Two processes are involved in manipulating or transforming an array of data such as a television video image which has been stored in a frame store. One process is that of addressing or moving the data values which represent the image at source image sampling points from their initial location in the source image to a transformed location in a target image. The other process is filtering.
Filtering is required to deal with data points within the transformed target image which fall between sampling points of the source image. That is, the target image must be structured as an array of target image sampled data points, each of which is derived from transformed source image data points which may fall between target image data points.
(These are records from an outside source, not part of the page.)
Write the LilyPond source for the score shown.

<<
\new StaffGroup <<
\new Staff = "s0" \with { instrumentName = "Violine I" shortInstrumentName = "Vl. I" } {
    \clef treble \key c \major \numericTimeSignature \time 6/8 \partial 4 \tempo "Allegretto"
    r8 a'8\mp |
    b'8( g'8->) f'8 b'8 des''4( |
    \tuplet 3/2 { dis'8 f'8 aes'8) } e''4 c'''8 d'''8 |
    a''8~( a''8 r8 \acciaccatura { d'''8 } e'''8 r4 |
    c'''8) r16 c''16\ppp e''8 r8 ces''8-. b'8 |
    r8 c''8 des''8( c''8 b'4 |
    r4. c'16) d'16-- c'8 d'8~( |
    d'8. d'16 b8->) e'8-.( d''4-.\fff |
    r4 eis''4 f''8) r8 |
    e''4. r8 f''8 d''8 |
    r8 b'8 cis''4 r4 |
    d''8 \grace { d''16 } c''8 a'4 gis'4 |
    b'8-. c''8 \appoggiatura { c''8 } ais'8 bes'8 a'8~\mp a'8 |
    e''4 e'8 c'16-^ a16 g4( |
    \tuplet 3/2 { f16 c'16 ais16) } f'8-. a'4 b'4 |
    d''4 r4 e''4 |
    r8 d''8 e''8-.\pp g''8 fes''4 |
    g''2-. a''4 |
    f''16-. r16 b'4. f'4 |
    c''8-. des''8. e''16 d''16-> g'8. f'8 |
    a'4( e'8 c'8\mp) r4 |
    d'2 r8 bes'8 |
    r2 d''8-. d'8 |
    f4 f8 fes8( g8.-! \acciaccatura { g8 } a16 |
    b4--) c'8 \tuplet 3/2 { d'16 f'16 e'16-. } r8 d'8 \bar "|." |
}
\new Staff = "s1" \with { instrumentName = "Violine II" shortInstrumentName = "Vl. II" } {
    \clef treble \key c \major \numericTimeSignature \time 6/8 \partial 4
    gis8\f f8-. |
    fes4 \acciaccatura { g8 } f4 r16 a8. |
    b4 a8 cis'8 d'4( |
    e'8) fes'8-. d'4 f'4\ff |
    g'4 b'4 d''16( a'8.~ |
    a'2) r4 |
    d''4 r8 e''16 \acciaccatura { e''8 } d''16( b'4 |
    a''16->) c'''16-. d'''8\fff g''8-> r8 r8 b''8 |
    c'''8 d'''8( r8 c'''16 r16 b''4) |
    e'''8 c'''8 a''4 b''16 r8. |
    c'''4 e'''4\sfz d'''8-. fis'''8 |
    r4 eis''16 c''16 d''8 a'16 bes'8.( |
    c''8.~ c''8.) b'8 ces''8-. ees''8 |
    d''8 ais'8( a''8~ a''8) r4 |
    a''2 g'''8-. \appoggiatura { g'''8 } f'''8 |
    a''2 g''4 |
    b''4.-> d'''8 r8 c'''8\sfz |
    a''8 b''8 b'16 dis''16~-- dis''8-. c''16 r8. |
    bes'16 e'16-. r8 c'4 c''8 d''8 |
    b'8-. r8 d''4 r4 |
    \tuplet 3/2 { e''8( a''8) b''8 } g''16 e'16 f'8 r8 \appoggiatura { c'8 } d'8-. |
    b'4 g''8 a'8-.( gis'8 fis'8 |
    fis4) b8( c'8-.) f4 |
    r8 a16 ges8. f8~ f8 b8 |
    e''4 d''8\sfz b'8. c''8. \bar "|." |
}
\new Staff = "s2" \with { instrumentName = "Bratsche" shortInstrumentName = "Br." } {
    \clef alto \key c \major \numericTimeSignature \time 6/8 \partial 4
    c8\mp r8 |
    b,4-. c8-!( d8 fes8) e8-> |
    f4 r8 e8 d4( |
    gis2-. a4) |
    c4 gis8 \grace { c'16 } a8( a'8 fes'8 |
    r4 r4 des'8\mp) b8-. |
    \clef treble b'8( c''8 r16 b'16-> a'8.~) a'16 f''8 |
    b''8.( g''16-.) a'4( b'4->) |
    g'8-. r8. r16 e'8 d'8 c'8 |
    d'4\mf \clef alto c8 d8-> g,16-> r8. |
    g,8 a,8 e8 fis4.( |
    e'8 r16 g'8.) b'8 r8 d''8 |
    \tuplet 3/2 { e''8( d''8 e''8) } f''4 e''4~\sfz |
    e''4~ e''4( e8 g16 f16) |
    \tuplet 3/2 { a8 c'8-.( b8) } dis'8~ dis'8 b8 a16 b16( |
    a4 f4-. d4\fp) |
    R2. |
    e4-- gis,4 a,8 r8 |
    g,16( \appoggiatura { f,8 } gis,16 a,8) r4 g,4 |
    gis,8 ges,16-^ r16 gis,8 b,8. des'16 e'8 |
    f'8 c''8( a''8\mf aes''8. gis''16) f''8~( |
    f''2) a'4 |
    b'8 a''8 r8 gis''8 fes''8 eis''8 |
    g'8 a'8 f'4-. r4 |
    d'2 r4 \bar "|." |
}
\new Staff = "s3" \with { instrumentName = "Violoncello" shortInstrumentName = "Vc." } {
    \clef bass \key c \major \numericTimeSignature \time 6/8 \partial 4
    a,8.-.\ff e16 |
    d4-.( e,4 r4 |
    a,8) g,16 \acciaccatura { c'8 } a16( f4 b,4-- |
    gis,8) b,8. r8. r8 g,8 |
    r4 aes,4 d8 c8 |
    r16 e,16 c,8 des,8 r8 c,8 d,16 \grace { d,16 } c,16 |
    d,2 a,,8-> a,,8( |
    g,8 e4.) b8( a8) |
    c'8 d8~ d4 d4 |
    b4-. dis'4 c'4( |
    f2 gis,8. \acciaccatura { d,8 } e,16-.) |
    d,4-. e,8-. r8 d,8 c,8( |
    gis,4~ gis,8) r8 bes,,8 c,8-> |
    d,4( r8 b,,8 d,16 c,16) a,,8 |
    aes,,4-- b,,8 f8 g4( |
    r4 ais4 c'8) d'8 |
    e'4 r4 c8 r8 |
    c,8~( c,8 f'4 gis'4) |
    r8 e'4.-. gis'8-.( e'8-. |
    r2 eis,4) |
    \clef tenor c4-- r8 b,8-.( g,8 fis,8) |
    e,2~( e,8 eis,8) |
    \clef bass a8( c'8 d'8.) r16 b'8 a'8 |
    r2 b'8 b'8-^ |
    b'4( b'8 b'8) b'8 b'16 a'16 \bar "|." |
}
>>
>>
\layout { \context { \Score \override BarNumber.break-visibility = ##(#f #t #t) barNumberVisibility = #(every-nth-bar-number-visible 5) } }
In addition, if the size of the image is to be changed the source image must be low-pass filtered so that the transformed image will have a maximum frequency less than half the predetermined sampling frequency of the target image in order to satisfy the Nyquist sampling criteria. This is particularly true for image compression and failure to do so results in problems such as aliasing.
Frame stores are frequently used in video processing systems and store a video image as an array of pixels or digital values representing sampled data points. If a video image is received from an analog source such as a camera, it must first be periodically sampled and digitized and then written into a frame store as an array of pixels or data point values. If a stored image is to be transformed, as by compression, magnification, or translation most prior art systems pass a fixed length transversal filter over the data points in the source frame store prior to transformation. By using selected filter parameters, the cutoff frequency of the filter is varied to produce a progressively lower cutoff frequency as the amount of image compression increases. This effectively maintains the frequency of the target data below one-half the target data sampling frequency after compression. Oftentimes it is desired to present to a viewer an image which gradually decreases in size. However, during a gradual increase in the compression ratio of successive frames, new sets of filter parameters must be switched into the filter from time-to-time as the target image becomes progressively smaller. Each change of filter parameters results in an esthetically displeasing sudden change in the frequency response of the viewed target image. In addition, a very low cutoff frequency is required for highly compressed images. Because of cost, practical filters are limited to ten or fewer taps or sampling points. As image size decreases this translates into fewer and fewer sampling points in the transformed target image. As the target picture size falls below the minimum size that can be supported by the filter severe aliasing problems appear and picture quality rapidly deteriorates.
Known filter design theory holds that one should start by designing a hypothetical continuous reference filter with a cutoff frequency of one-half the sample frequency of the system, i.e. the sample frequency of the source image. This reference filter is then time-scaled by the inverse of the anticipated compression factor to obtain the proper filter for use in the source space. In other words the impulse response of the reference filter is "stretched" so that when compression occurs the original impulse response is recovered. The filter coefficients for a digital filter may be derived from this imaginary stretched continuous filter by sampling its impulse response at points coincident with a grid of source image sample points.
As the reference impulse response stretches in source space, it spans more and more grid points, requiring the filter to have many coefficients. For example, if the full-size image reference response lasted eight sample points, a 10:1 compression would require an 80-point filter and a 20:1 compression would require a 160-point filter. This would be economically impractical. Similarly, a full size image reference response that lasted four sample points would require 40-point and 80-point filters for compressions of 10:1 and 20:1 respectively.
Another technique for accommodating this problem is referred to as predecimation and is disclosed in application Ser. No. 310,907 (abandoned), filed Sept. 28, 1981 by Gabriel and Evans for "System for Spatially Transforming Images". The predecimation technique requires the successive generation and storage of multiple half-size copies of each line of a video image. Reduction to the required target size is then accomplished by selecting the smallest predecimated copy which is larger than the target size and providing the additional compression required to reach the final target size. This predecimation technique uses economically practical, highquality filters since the compression for any single filter pass is never greater than 2:1. However, in order to operate at real-time video rates predecimation requires expensive high-speed circuits connected for parallel operation. Furthermore, there is a visible discontinuity in the frequency response of the target image during a continuous change in the compression ratio as the system switches from one predecimated copy to the next predecimated copy.
In the present example a target image-referenced filtering system is illustrated in the context of a digital electronic still store for television pictures. A similar system using source image-referenced filtering is shown in U.S. Pat. No. 4,302,776 to Taylor et al, entitled "Digital Still Picture Storage System With Size Change Facility".